▶ _Exercise_
Please rewrite every line of the records below as a numbered list, one line per item, and leave out any blank lines.

▶ _Data provided_
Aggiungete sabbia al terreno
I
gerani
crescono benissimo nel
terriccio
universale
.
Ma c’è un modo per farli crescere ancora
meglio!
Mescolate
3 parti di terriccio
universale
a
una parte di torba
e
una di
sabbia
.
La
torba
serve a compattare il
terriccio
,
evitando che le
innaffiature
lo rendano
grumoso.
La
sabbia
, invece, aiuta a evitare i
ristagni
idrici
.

▶ _Result of this task_
1. Aggiungete sabbia al terreno
2. I
3. gerani
4. crescono benissimo nel
5. terriccio
6. universale
7. .
8. Ma c’è un modo per farli crescere ancora
9. meglio!
10. Mescolate
11. 3 parti di terriccio
12. universale
13. a
14. una parte di torba
15. e
16. una di
17. sabbia
18. .
19. La
20. torba
21. serve a compattare il
22. terriccio
23. ,
24. evitando che le
25. innaffiature
26. lo rendano
27. grumoso.
28. La
29. sabbia
30. , invece, aiuta a evitare i
31. ristagni
32. idrici
33. .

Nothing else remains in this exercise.